その日の帰り、私はフェイタンにワガママを言って団長とシャルナークの元へ連れて行って貰った。
フェイタン達が使っている、もう使われていない錆びれた工場内には何処から持ってきたのかソファやらクッションなどが置いてある。
フェイタンが私を連れてシャルナーク達の元へ行けば、2人共真っ先に
『その子が鍵を握っている子か?!』
と言い放つ。
フェイタンは気まずそうな顔をしつつも
「分からないね。ただワタシ達の事知ている娘よ。」
とだけ言い学ランを脱ぎ始めた。
「…初めまして、川瀬 千晴です。」
と自己紹介をすれば、団長は
「カワセ?」
と不思議そうな顔をするし、シャルナークは
「ふーん…。」
と興味なさげだし、フェイタンにいたっては
「お前カワセて名前だたのか。」
と言いだす始末…。
私がこの失礼な3人に呆れかえっていると、例にもよってあの可愛い携帯を弄っていたシャルナークがあっ!と大きな声を上げた。
私たちが一斉にシャルナークの方を向くと、シャルナークは携帯片手に走り寄って来て団長とフェイタンに携帯の液晶画面を見せつける。
「今ネットに繋いでみたら繋がったんだ!」
そんなシャルナークの言葉にフェイタン達は一気に冷めた表情になり
「それがなんだ。」
「そなことどうでもいいね。」
と冷たくあしらう。
しかしシャルナークは更に興奮した声で
「これ、あっちの世界のケータイサイトだよ!?」
と捲し立てると、ホラッと言い相手にしてくれない2人じゃなく私に携帯を見せてきた。
そこにはハンター文字で書かれたサイトが映し出されており
「あ、ホントだ。」
と私が言えば、
「でしょっ!?」
と益々興奮するシャルナーク。
そんな私たち2人の反応に少し気になり始めたのか、団長とフェイタンもシャルナークの携帯を覗き込んだ。
そしてハンター文字で書かれたサイトを見ると、今度は3人でヒソヒソと話し始める。
私は除け者扱いされている気分で嫌だったが、あとからシャルナークに聞けば全部説明してくれた。
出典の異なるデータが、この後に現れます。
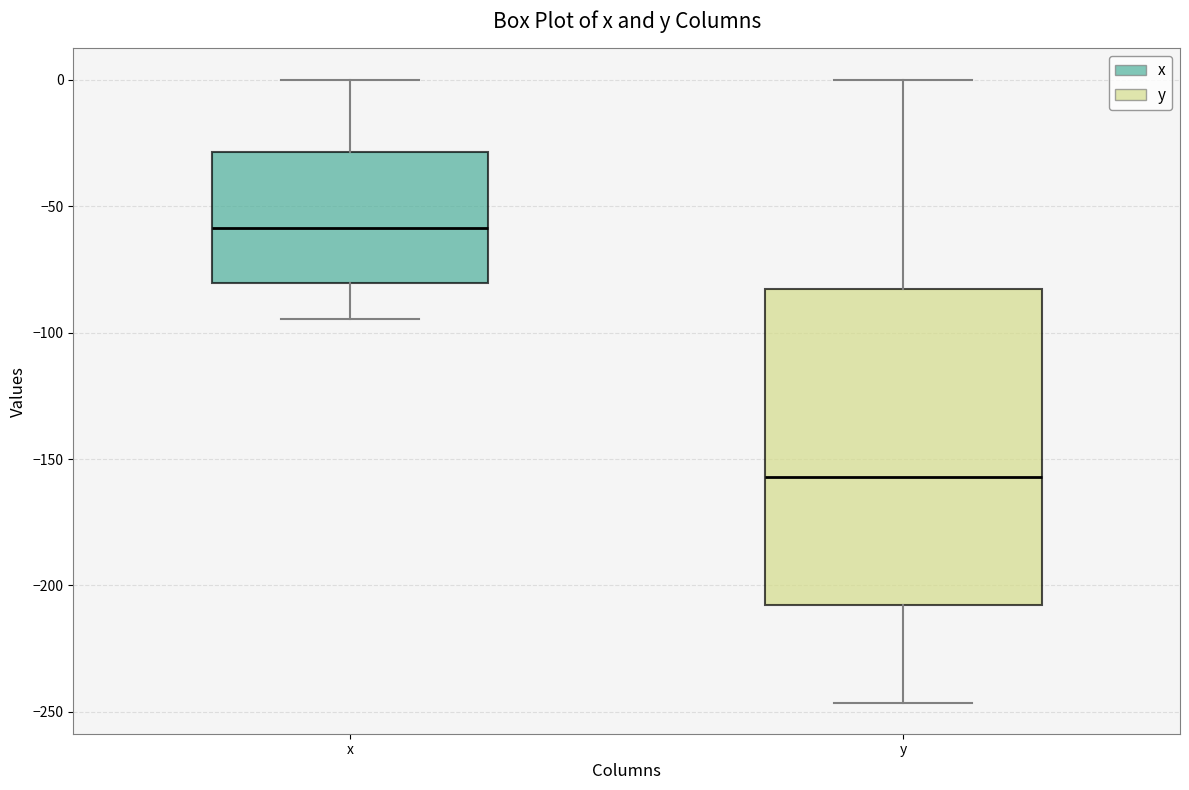

Where is the upper edge of the box for x on the y-axis? The values are not printed on the chart, so give them approximately, as read against the axis.

-30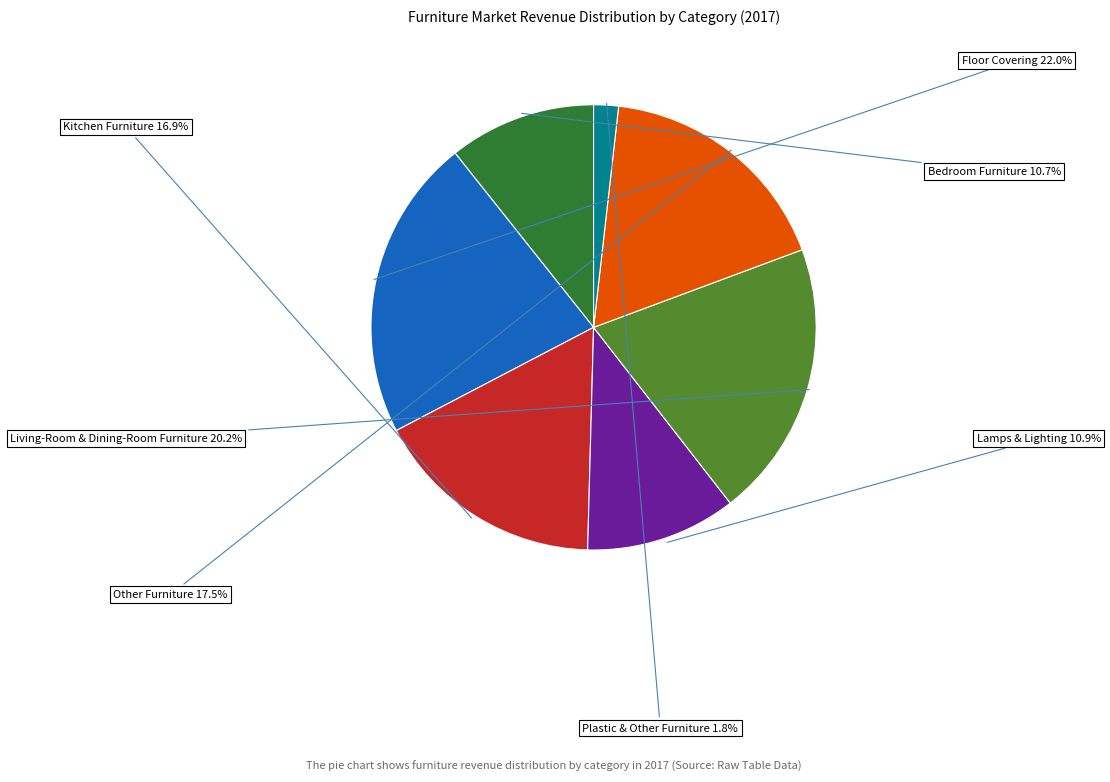

Is there any slice that represents more than half of the pie?

No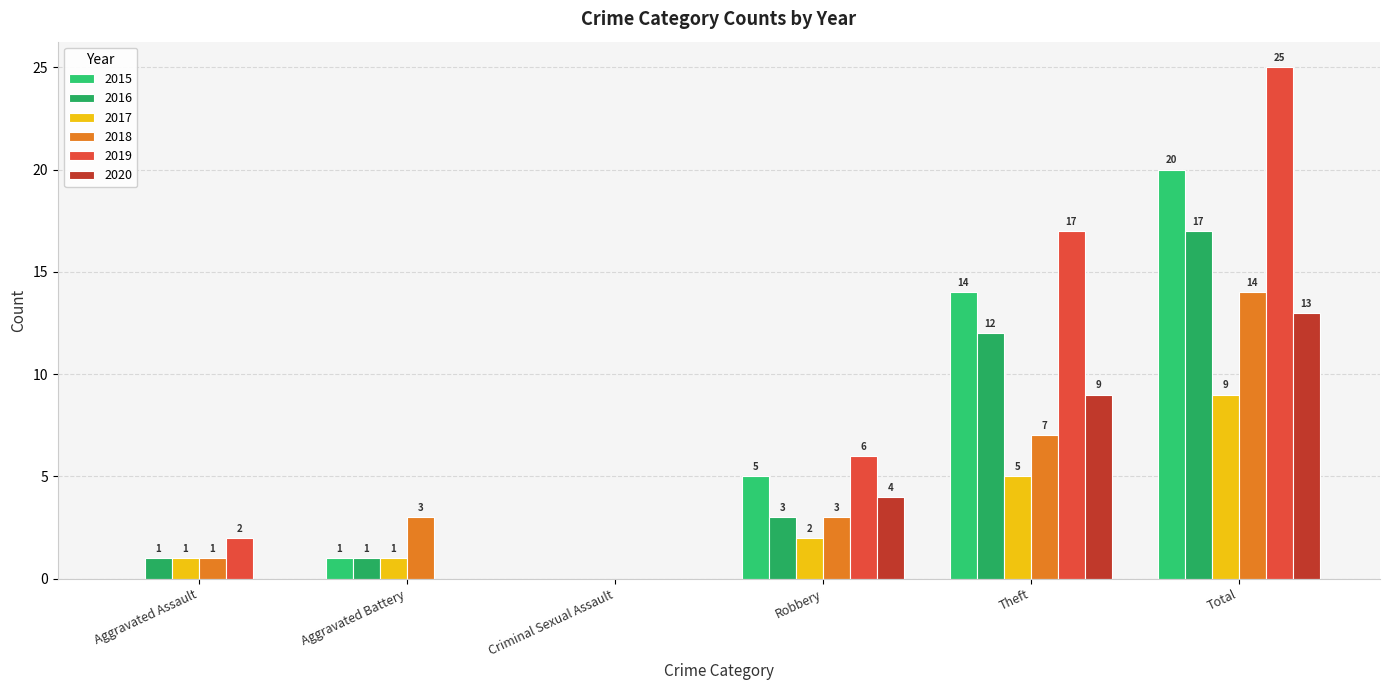

What are all the series names shown in the legend?

2015, 2016, 2017, 2018, 2019, 2020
「あのね、俺たちが此処に来たのって丁度2日前なんだけどさ?」
「…うん。」
「その時、俺達3人共、念も使えないし、フィンクスや他の団員とも連絡が取れないし、勿論ネットだって繋がらなかったんだ。」
「…うん。」
「でも今は繋がる!」
「…うん。」
「つまりさ?いくら強力な念で俺達をこっちの世界に飛ばしたとしても、ずっと飛ばしていられる程の力はないって事さ!」
「え…?どういう事?」
私が本気で分からないという顔をすれば、呆れた表情でフェイタンが口を挟む。
「つまりワタシ達が帰れるのも時間の問題て言う事ね。」
「え…。」
「徐々に向こうの世界と繋がて来ているよ。」
フェイタンはそう言うと、時間の問題なら学校行かなくて済むね等と言っている。
そして再びシャルナークが得意げに
「俺たちが来たのが2日前だとして、もうネットが繋がる。…っていう事は、このペースで行けば後5日~6日で帰れるんじゃないかな?♪」
と言うと、嬉しそうに笑った。
団長はそんなシャルナークに
「しかし帰れたとしても、再び何処かへ飛ばされても困る。此処に飛ばされた理由、見付けておけよ?」
とだけ言うと、私に向き直り
「まぁそういう事だ。学生探しは必要なくなった。君には迷惑をかけたね^^」
と丁寧に謝罪される。
私はせっかく会えた存在が徐々に薄れていくのを感じていた。
「…………あのっ…!!」
私が大きな声を出せば、皆がキョトンとこっちを向く。
「シャルさん達が帰っちゃうまでの間……、私に…、フェイタンを貸して下さい…!」
そんな素っ頓狂な事を言えば
「え???」
とシャルナーク。
「……ふむ…。」
と団長。
そして…、
「意味分からないねっっっ!」
とフェイタン。
「お願いします…。」
私は団長とシャルナークに深々と頭を下げる。
3人がワイワイと相談している中、私の中はモヤモヤとしたものが渦巻いていた。